Wed, Nov 11, 2015 - Page 4 News List

CAA disqualifies Global Airlines for service routes to remote destinations

By Shelley Shan  /  Staff reporter

The Civil Aeronautics Administration (CAA) yesterday said that Global Airlines was disqualified from operating flights to remote areas due to its failure to secure the aircraft needed to launch services on time and to offer an alternative solution to ensure that flights would not be disrupted.

Global Airlines in October last year was chosen as the best applicant to operate five routes to remote areas: from Taitung to Orchid Island (Lanyu, 蘭嶼); from Taitung to Green Island (綠島); from Kaohsiung to Cimei (七美); from Kaohsiung to Wangan (望安); and from Magong (馬公) to Cimei.

The company was scheduled to begin operations in January, replacing the current operator, Daily Air.

However, the airline asked to postpone the launch of the services because of funding issues.

The agency asked the airline to submit a plan on how it aimed to address funding and other relevant issues.

CAA Air Transport Division Director Han Chen-hua (韓振華) yesterday confirmed that Global Airlines’ plan was officially rejected by the agency.

“The plan did not match the company’s original business plan, and the solutions the firm proposed to solve the problems caused by the delayed launch of its operations would disrupt normal operations on these five routes,” he said.

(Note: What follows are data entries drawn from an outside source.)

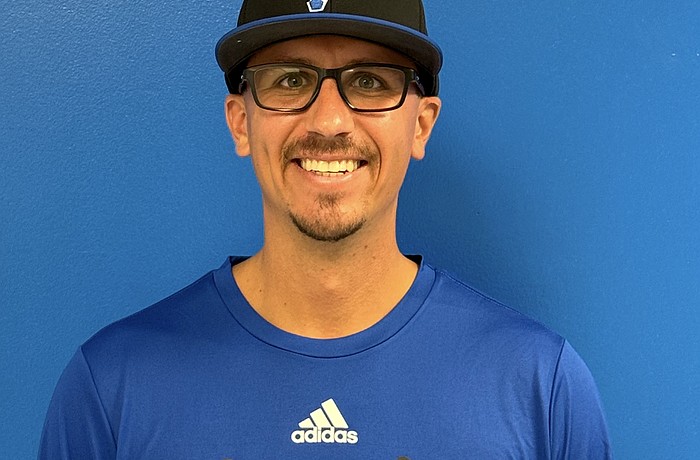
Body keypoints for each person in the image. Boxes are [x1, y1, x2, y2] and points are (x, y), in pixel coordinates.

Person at [39, 0, 612, 458]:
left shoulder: (540, 387)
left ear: (421, 125)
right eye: (291, 80)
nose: (331, 120)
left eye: (370, 82)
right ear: (241, 123)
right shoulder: (112, 388)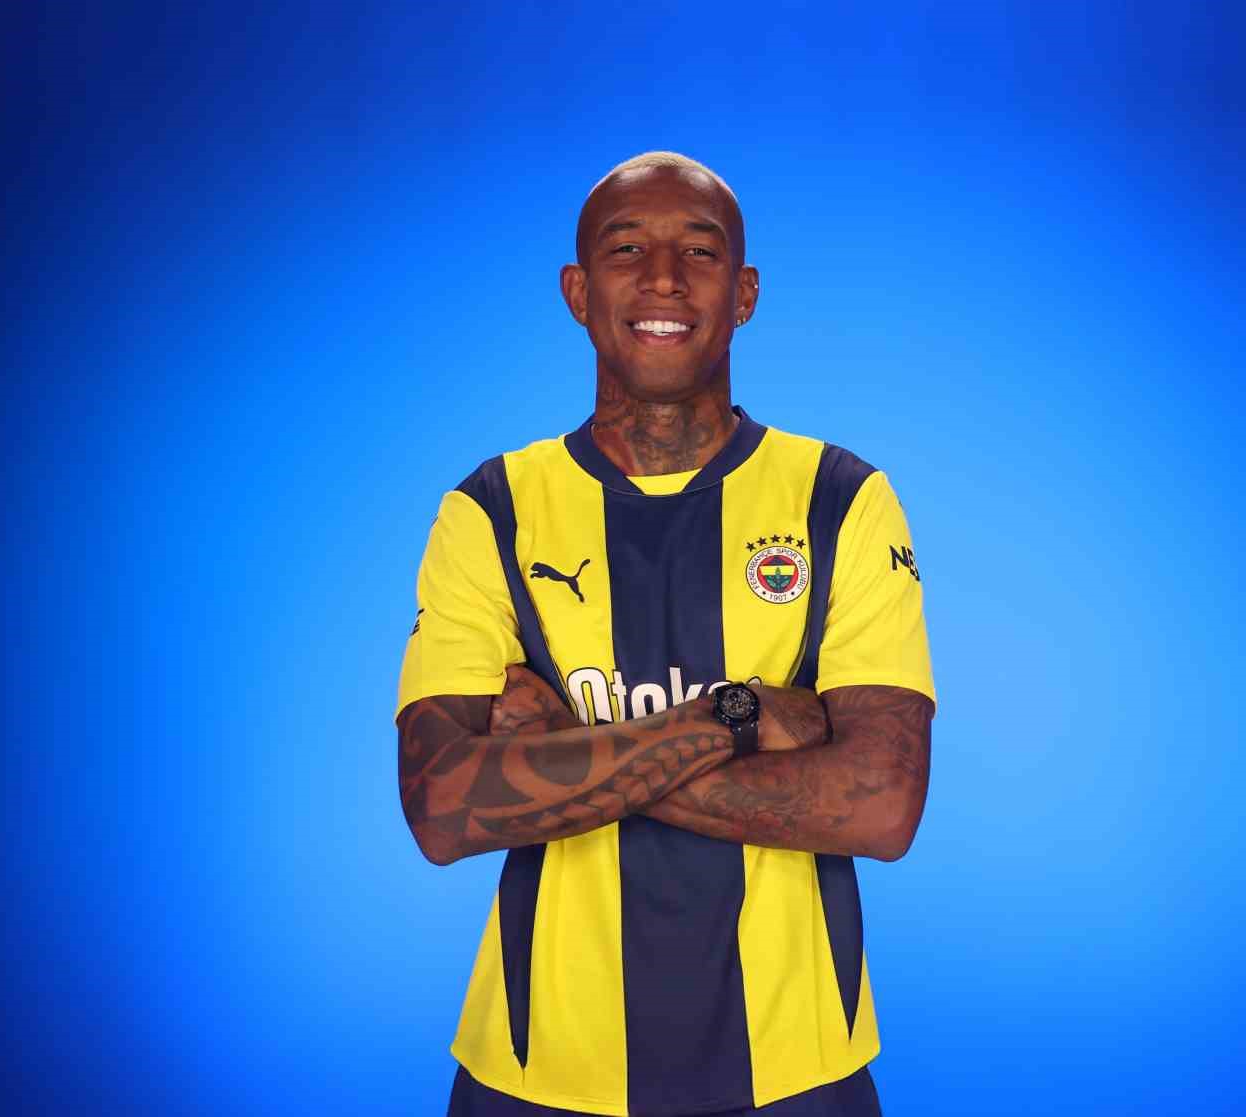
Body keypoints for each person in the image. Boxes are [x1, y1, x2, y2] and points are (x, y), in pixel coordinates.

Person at [396, 151, 935, 1117]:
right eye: (626, 249)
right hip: (541, 1071)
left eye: (699, 250)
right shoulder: (492, 511)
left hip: (795, 1067)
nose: (663, 279)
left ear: (745, 293)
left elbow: (884, 805)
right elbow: (441, 809)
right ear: (577, 291)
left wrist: (568, 748)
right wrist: (735, 718)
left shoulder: (842, 499)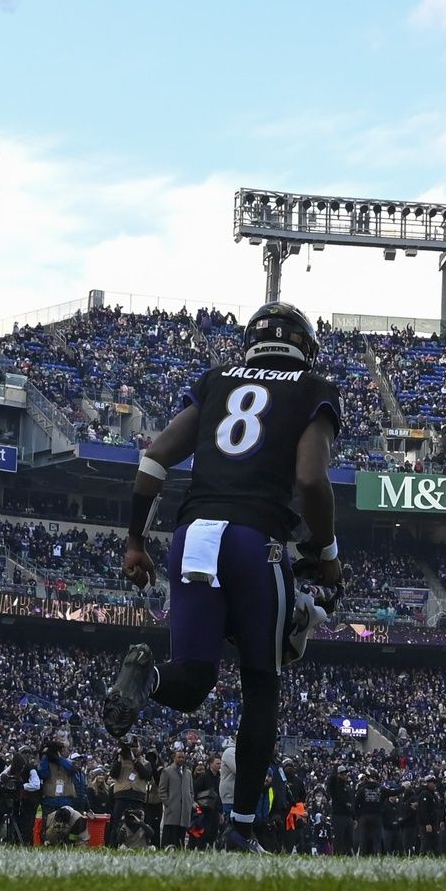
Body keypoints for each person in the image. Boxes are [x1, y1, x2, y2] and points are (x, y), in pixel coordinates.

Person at [106, 302, 342, 853]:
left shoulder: (215, 381)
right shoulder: (312, 388)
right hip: (252, 538)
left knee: (192, 679)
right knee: (262, 684)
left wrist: (136, 540)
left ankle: (148, 681)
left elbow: (154, 460)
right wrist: (326, 552)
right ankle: (239, 829)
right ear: (303, 349)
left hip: (194, 536)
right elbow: (310, 478)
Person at [158, 746, 194, 849]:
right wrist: (168, 803)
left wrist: (189, 802)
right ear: (174, 758)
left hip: (184, 811)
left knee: (181, 839)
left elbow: (191, 791)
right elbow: (162, 790)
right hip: (172, 810)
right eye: (179, 757)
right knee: (170, 836)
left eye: (182, 757)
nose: (181, 759)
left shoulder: (188, 773)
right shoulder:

“The CAA then sent an official notice to Global on Friday last week, informing the company that its qualification to operate these flight routes had been canceled,” Han said. “It has been given seven days to respond to the ruling.”

The CAA said Daily Air would resume operations on the five routes as the second-best applicant after the administrative procedures to disqualify Global Airlines are completed.

Global Airlines chairman Chu Chih-peng (朱志鵬) said the company was given until Monday next week to respond to the ruling.

However, the CAA had already ruled out the company’s involvement before the deadline, which is “ridiculous,” Chu said, adding that the firm has not ruled out the possibility of filing lawsuits against the CAA.

Chu accused the agency of breaking the law.

When the company bid for the contract to operate on the routes, the distance of the runway on Green Island was listed as 992m, Chu said.

The listed runway length was shortened to 917m after bidding was complete, which might create conditions that would leave the company’s ATR 42 aircraft unable to safely land on the island, he said, adding that the CAA’s unexpected change led to banks’ withdrawals of their loan offers.

Both the minister of transportation and communications and the director-general of the CAA had said that Global Airlines could postpone commencement of its operations for no more than six months, Chu said.

However, both men were only interested in securing their offices by promising that flights to outlying islands would not be suspended in January, Chu said.

It was a political decision that left Global as the scapegoat, he added.